White Chocolate Dark Chocolate Raspberry Tort
That’s raw? You bet it is. In fact it is one of my all time favorite raw dessert recipes and today we are taking a trip down memory lane and revisiting it! It’s all because my book, Rawmazing: Over 130 Simple Raw Recipes for Radiant Health is going into it’s third printing and my editor wanted a different shot of this dessert. Since I had to make it again, I changed things up a bit and I am reintroducing it to you.
The inspiration for this torte came from one of the old Pillsbury Pamphlet Cookbooks. Do you remember those? Are they still making them? The cookbooks were always by the register at the grocery store. Reasonably priced, full of yummy (but certainly not good for you) recipes, they were irresistible at checkout.

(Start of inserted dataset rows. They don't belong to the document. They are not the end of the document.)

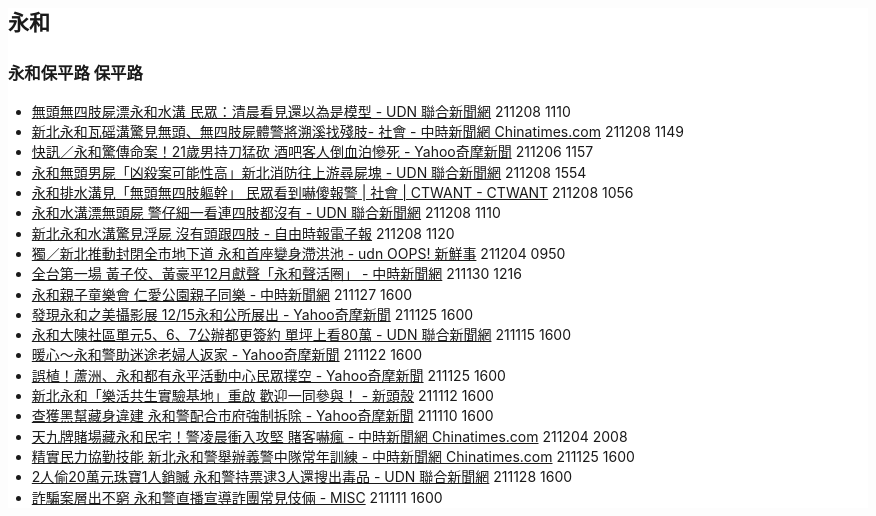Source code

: ## 永和

### 永和保平路 保平路


- [無頭無四肢屍漂永和水溝 民眾：清晨看見還以為是模型 - UDN 聯合新聞網](https://udn.com/news/story/7315/5945931 "無頭無四肢屍漂永和水溝 民眾：清晨看見還以為是模型 - UDN 聯合新聞網") 211208 1110
- [新北永和瓦磘溝驚見無頭、無四肢屍體警將溯溪找殘肢- 社會 - 中時新聞網 Chinatimes.com](https://www.chinatimes.com/realtimenews/20211208002284-260402 "新北永和瓦磘溝驚見無頭、無四肢屍體警將溯溪找殘肢- 社會 - 中時新聞網 Chinatimes.com") 211208 1149
- [快訊／永和驚傳命案！21歲男持刀猛砍 酒吧客人倒血泊慘死 - Yahoo奇摩新聞](https://tw.news.yahoo.com/%E5%BF%AB%E8%A8%8A-%E6%B0%B8%E5%92%8C%E9%A9%9A%E5%82%B3%E5%91%BD%E6%A1%88-21%E6%AD%B2%E7%94%B7%E6%8C%81%E5%88%80%E7%8C%9B%E7%A0%8D-%E9%85%92%E5%90%A7%E5%AE%A2%E4%BA%BA%E5%80%92%E8%A1%80%E6%B3%8A%E6%85%98%E6%AD%BB-035700552.html "快訊／永和驚傳命案！21歲男持刀猛砍 酒吧客人倒血泊慘死 - Yahoo奇摩新聞") 211206 1157
- [永和無頭男屍「凶殺案可能性高」新北消防往上游尋屍塊 - UDN 聯合新聞網](https://udn.com/news/story/7315/5946911?from=udn-catelistnews_ch2 "永和無頭男屍「凶殺案可能性高」新北消防往上游尋屍塊 - UDN 聯合新聞網") 211208 1554
- [永和排水溝見「無頭無四肢軀幹」 民眾看到嚇傻報警 | 社會 | CTWANT - CTWANT](https://www.ctwant.com/article/155002 "永和排水溝見「無頭無四肢軀幹」 民眾看到嚇傻報警 | 社會 | CTWANT - CTWANT") 211208 1056
- [永和水溝漂無頭屍 警仔細一看連四肢都沒有 - UDN 聯合新聞網](https://udn.com/news/story/7315/5945931?from=udn-ch1_breaknews-1-0-news "永和水溝漂無頭屍 警仔細一看連四肢都沒有 - UDN 聯合新聞網") 211208 1110
- [新北永和水溝驚見浮屍 沒有頭跟四肢 - 自由時報電子報](https://m.ltn.com.tw/news/society/breakingnews/3761473 "新北永和水溝驚見浮屍 沒有頭跟四肢 - 自由時報電子報") 211208 1120
- [獨／新北推動封閉全市地下道 永和首座變身滯洪池 - udn OOPS! 新鮮事](https://udn.com/news/story/7323/5937121 "獨／新北推動封閉全市地下道 永和首座變身滯洪池 - udn OOPS! 新鮮事") 211204 0950
- [全台第一場 黃子佼、黃豪平12月獻聲「永和聲活圈」 - 中時新聞網](https://www.chinatimes.com/realtimenews/20211130002501-260405 "全台第一場 黃子佼、黃豪平12月獻聲「永和聲活圈」 - 中時新聞網") 211130 1216
- [永和親子童樂會 仁愛公園親子同樂 - 中時新聞網](https://www.chinatimes.com/realtimenews/20211127002953-260421 "永和親子童樂會 仁愛公園親子同樂 - 中時新聞網") 211127 1600
- [發現永和之美攝影展 12/15永和公所展出 - Yahoo奇摩新聞](https://tw.news.yahoo.com/%E7%99%BC%E7%8F%BE%E6%B0%B8%E5%92%8C%E4%B9%8B%E7%BE%8E%E6%94%9D%E5%BD%B1%E5%B1%95-12-15%E6%B0%B8%E5%92%8C%E5%85%AC%E6%89%80%E5%B1%95%E5%87%BA-130157945.html "發現永和之美攝影展 12/15永和公所展出 - Yahoo奇摩新聞") 211125 1600
- [永和大陳社區單元5、6、7公辦都更簽約 單坪上看80萬 - UDN 聯合新聞網](https://udn.com/news/story/7241/5891295 "永和大陳社區單元5、6、7公辦都更簽約 單坪上看80萬 - UDN 聯合新聞網") 211115 1600
- [暖心～永和警助迷途老婦人返家 - Yahoo奇摩新聞](https://tw.news.yahoo.com/%E6%9A%96%E5%BF%83-%E6%B0%B8%E5%92%8C%E8%AD%A6%E5%8A%A9%E8%BF%B7%E9%80%94%E8%80%81%E5%A9%A6%E4%BA%BA%E8%BF%94%E5%AE%B6-062149900.html "暖心～永和警助迷途老婦人返家 - Yahoo奇摩新聞") 211122 1600
- [誤植！蘆洲、永和都有永平活動中心民眾撲空 - Yahoo奇摩新聞](https://tw.news.yahoo.com/%E8%AA%A4%E6%A4%8D-%E8%98%86%E6%B4%B2-%E6%B0%B8%E5%92%8C%E9%83%BD%E6%9C%89%E6%B0%B8%E5%B9%B3%E6%B4%BB%E5%8B%95%E4%B8%AD%E5%BF%83-%E6%B0%91%E7%9C%BE%E6%92%B2%E7%A9%BA-111721463.html "誤植！蘆洲、永和都有永平活動中心民眾撲空 - Yahoo奇摩新聞") 211125 1600
- [新北永和「樂活共生實驗基地」重啟 歡迎一同參與！ - 新頭殼](https://newtalk.tw/news/view/2021-11-12/665381 "新北永和「樂活共生實驗基地」重啟 歡迎一同參與！ - 新頭殼") 211112 1600
- [查獲黑幫藏身違建 永和警配合市府強制拆除 - Yahoo奇摩新聞](https://tw.news.yahoo.com/%E6%9F%A5%E7%8D%B2%E9%BB%91%E5%B9%AB%E8%97%8F%E8%BA%AB%E9%81%95%E5%BB%BA-%E6%B0%B8%E5%92%8C%E8%AD%A6%E9%85%8D%E5%90%88%E5%B8%82%E5%BA%9C%E5%BC%B7%E5%88%B6%E6%8B%86%E9%99%A4-041639267.html "查獲黑幫藏身違建 永和警配合市府強制拆除 - Yahoo奇摩新聞") 211110 1600
- [天九牌賭場藏永和民宅！警凌晨衝入攻堅 賭客嚇瘋 - 中時新聞網 Chinatimes.com](https://www.chinatimes.com/realtimenews/20211204003662-260402 "天九牌賭場藏永和民宅！警凌晨衝入攻堅 賭客嚇瘋 - 中時新聞網 Chinatimes.com") 211204 2008
- [精實民力協勤技能 新北永和警舉辦義警中隊常年訓練 - 中時新聞網 Chinatimes.com](https://www.chinatimes.com/realtimenews/20211125002627-260402 "精實民力協勤技能 新北永和警舉辦義警中隊常年訓練 - 中時新聞網 Chinatimes.com") 211125 1600
- [2人偷20萬元珠寶1人銷贓 永和警持票逮3人還搜出毒品 - UDN 聯合新聞網](https://udn.com/news/story/7315/5922474 "2人偷20萬元珠寶1人銷贓 永和警持票逮3人還搜出毒品 - UDN 聯合新聞網") 211128 1600
- [詐騙案層出不窮 永和警直播宣導詐團常見伎倆 - MISC](https://udn.com/news/story/7320/5883778 "詐騙案層出不窮 永和警直播宣導詐團常見伎倆 - MISC") 211111 1600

One of my favorite recipes from those books called for white chocolate, dark chocolate and raspberries. All combined in the same dessert. How can you possibly go wrong? I had to create a raw version. It proved to be easier than I thought. This is a show stopper for company, but easy enough to make for a weekend dessert for your family. Don’t settle for a plain chocolate cake. Take it to the next level!
Don’t forget, this is a dessert and I always want to remind you that even though it is raw, and has many more nutrients in it than the original, it still is calorie dense and should be treated as a special indulgence.
White Chocolate Dark Chocolate Raspberry Tort
Serves 8
Crust:
- 1 cup almonds
- 2 tablespoons coconut oil, melted
- 1/4 cup cacao powder
- Pulse almonds in food processor until finely chopped.
- Add melted coconut oil and cacao. Pulse until well blended.
- Pat into the bottom of an 8-inch tart pan (I used this one: 8-inch Tart Pan)
Filling:
- 2 cups cashews, soaked overnight, drained and rinsed
- 1/3 cup raw agave or liquid sweetener of choice
- 1/2 cup melted raw cacao butter
- 1/3 cup coconut oil, melted
- 1 vanilla bean (scrape the insides)
- 2 cups raspberries
- Blend cashews, agave, cacao butter, coconut oil and vanilla in high-speed blender until smooth.
- Spread 1/2 the cacao mixture over the crust. Place a layer of raspberries and top with the remaining cacao mixture.
Ganache
- 1/2 cup raw cacao powder
- 1/2 cup agave or liquid sweetener of choice
- 1/4 cup coconut oil, melted
- Whisk all ingredients together and pour over white cacao layer.
- Chill until firm (at least 3 hours).
Jean wrote on December 6, 2017
We tried this today. Wow! My husband described it as a “merry-go-round of flavors.” It is very good.
Susan wrote on December 6, 2017
Thank you! So glad you liked it!
Juli wrote on August 24, 2017
Could you use coconut butter or coconut oil in place of the cacao butter?
Susan wrote on August 30, 2017
I wouldn’t suggest it. They are very different things. Cheers!
Kathy wrote on November 5, 2016
Can you make this ahead of time and freeze it?
Susan wrote on November 5, 2016
The tricky part would be the raspberries. I am afraid they would release a lot of liquid upon thawing and mess up the torte. If you wanted to serve it frozen that could work. Cheers!
Lina wrote on July 19, 2018
Hi <3 found this for a wedding cake and I'm going to skip the raspberrys inside so I wonder, if I freeze it, how long does it need to sit in the refrigerator to be soft and ready to serve? And is it good in the texture after freezing (without raspberrys). It's also going to be very hot outside, does it melt easy?
Thanks <3
Susan wrote on July 19, 2018
Hi, Lina, I have not frozen it so I can’t comment on that part. I will say this is not heat friendly. It relies on coconut butter for stabilization which is not good in the heat. Cheers!
LIna wrote on July 20, 2018
Thank you for such quick answer 🙂 yes I found a few other that can be frozen and will try that… But this I will try at home, looks delicious! Cheers!
LEONE Josiane wrote on September 21, 2016
Bonjour, pourrais je avoir cette recette en français . Merci.
Susan wrote on September 24, 2016
This recipe is actually in the cookbook, “Qui L’eut Cru? Desserts” available in France. Cheers!
Julia wrote on July 10, 2016
Hello , ladies ! Love your creations . Made lots of them already . Want to make this cake again , did anyone use stevia as sweetener ?There is one without aftertaste , but in powder.
I guess my question is – can stevia be used as a sweetener ? Thank u
Susan wrote on July 11, 2016
Hi, Julia, I haven’t tried it with stevia yet. But when you use a powder vs a liquid there will be other adjustments that will need to happen. Cheers!